Los humanos pueden sobrevivir a lesiones catastróficas y escenarios mortales que desafían las probabilidades. ¿Cómo se explica que alguien pueda sobrevivir ante estas circunstancias? ¿O hay factores más misteriosos en juego? ¿Se puede burlar a la muerte?
¿Se puede burlar a la muerte?
Letales caídas desde alturas imposibles, impactos de rayos cargados de poder devastador y lesiones cerebrales mortales que debían significar una muerte segura. ¿Cómo es que hay quienes contra todo pronóstico sobreviven lo imposible? ¿Es acaso suerte? ¿Se trata de instintos o reacciones involuntarias? O podría hablarse de intervención divina.

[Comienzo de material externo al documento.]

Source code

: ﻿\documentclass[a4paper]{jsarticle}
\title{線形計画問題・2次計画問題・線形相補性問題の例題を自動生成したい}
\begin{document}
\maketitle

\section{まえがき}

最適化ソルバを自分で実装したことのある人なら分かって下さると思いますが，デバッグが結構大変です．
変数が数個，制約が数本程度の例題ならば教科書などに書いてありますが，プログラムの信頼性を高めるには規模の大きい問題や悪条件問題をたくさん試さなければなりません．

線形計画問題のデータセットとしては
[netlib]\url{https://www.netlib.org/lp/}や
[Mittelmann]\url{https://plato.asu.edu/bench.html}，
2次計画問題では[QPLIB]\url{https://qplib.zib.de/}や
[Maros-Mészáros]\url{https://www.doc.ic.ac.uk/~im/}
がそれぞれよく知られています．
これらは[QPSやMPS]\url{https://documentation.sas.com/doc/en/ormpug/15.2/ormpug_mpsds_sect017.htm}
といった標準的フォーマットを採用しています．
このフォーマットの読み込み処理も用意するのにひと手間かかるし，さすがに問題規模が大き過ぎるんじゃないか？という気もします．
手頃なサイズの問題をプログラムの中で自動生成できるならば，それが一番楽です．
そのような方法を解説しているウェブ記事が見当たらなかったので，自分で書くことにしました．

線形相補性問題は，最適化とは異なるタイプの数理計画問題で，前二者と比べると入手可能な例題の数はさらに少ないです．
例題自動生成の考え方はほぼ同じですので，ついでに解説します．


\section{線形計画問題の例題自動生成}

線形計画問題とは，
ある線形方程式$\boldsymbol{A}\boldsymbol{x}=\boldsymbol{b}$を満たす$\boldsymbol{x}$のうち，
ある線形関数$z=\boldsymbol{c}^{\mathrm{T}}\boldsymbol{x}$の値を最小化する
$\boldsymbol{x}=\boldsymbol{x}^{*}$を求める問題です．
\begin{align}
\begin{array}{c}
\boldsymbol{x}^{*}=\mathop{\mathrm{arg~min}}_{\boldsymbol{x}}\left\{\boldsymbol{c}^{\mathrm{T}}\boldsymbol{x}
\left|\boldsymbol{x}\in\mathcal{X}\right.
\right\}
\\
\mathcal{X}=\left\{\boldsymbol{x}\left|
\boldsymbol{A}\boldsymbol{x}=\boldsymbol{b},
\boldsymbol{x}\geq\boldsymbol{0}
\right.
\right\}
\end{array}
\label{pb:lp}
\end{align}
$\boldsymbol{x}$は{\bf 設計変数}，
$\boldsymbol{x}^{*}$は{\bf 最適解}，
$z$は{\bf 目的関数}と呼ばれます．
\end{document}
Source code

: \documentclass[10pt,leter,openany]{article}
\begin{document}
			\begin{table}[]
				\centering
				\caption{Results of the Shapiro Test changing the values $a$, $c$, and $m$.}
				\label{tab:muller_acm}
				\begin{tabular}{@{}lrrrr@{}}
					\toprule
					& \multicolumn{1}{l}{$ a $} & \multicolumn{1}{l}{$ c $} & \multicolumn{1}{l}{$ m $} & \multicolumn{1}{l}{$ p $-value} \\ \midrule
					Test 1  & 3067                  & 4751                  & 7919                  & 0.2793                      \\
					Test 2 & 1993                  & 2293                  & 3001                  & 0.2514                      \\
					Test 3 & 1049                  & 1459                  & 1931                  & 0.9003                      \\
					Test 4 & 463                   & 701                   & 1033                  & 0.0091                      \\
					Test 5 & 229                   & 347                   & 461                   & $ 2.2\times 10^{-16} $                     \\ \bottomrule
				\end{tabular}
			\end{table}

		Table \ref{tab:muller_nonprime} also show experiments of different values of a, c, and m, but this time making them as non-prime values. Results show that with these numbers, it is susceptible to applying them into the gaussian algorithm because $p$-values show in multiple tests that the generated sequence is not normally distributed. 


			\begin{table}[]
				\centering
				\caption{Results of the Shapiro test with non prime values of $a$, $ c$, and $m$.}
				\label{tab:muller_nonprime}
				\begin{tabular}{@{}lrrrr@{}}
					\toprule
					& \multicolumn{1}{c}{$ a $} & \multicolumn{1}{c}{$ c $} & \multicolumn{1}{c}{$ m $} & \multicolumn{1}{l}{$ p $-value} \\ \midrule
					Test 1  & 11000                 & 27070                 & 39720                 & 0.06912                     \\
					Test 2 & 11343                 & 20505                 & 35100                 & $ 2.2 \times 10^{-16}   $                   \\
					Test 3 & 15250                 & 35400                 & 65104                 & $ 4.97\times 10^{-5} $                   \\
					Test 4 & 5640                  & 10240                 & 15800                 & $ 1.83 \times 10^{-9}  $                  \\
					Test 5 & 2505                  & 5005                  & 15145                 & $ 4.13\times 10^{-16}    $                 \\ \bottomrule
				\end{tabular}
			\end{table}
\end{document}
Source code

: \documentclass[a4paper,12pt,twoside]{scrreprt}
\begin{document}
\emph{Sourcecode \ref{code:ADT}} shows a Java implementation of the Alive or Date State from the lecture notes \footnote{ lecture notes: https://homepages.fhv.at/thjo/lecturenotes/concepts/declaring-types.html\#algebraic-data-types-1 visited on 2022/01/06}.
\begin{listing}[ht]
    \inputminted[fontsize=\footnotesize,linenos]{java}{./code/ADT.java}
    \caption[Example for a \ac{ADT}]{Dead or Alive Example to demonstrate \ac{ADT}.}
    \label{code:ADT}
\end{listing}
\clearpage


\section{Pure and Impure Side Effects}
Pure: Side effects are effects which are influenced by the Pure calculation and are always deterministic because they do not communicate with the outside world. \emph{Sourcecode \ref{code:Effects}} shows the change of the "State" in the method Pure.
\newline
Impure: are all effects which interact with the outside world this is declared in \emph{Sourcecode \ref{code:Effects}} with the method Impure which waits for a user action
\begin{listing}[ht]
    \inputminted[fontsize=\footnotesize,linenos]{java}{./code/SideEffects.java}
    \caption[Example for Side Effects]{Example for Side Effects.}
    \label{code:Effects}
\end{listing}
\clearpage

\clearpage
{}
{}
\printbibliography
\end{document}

Es lo que intentaremos averiguar.
Hiroshima, Japón. 6 de agosto 1945, 8:15 de la mañana. El ingeniero de 29 años, Tsutomu Yamaguchi camina al trabajo cuando un segador destello más brillante que el sol se adueña del cielo. Él aún no lo sabe, pero la primera bomba atómica del mundo acaba de explotar sobre la ciudad con la fuerza de 15000 toneladas de TNT, creando una brutal onda expansiva que lo desintegra todo a su paso.

Instintivamente, Tsutomu Yamaguchi corrió hacia una zanja mientras aquella bola de fuego atómica pulverizaba casi todo lo que estaba a la vista. Como si una mano gigantesca bajara del espacio a aplastarlo todo, a destruir toda estructura en piel.
La bomba que explotó sobre Hiroshima fue la fuerza más destructiva jamás liberada en la historia. 80.000 personas murieron al instante cuando temperaturas cercanas a la de la superficie del sol vaporizaron sus cuerpos y cubrieron la ciudad de radiación.
Pero increíblemente, a pesar de encontrarse a unos 3 km del lugar de impacto, Yamaguchi de algún modo sobrevivió. Despertó y no sabía cuánto tiempo había pasado, pero lo que vio fue un enorme pilar de fuego sobre la ciudad de Hiroshima. Así, todo se había quemado.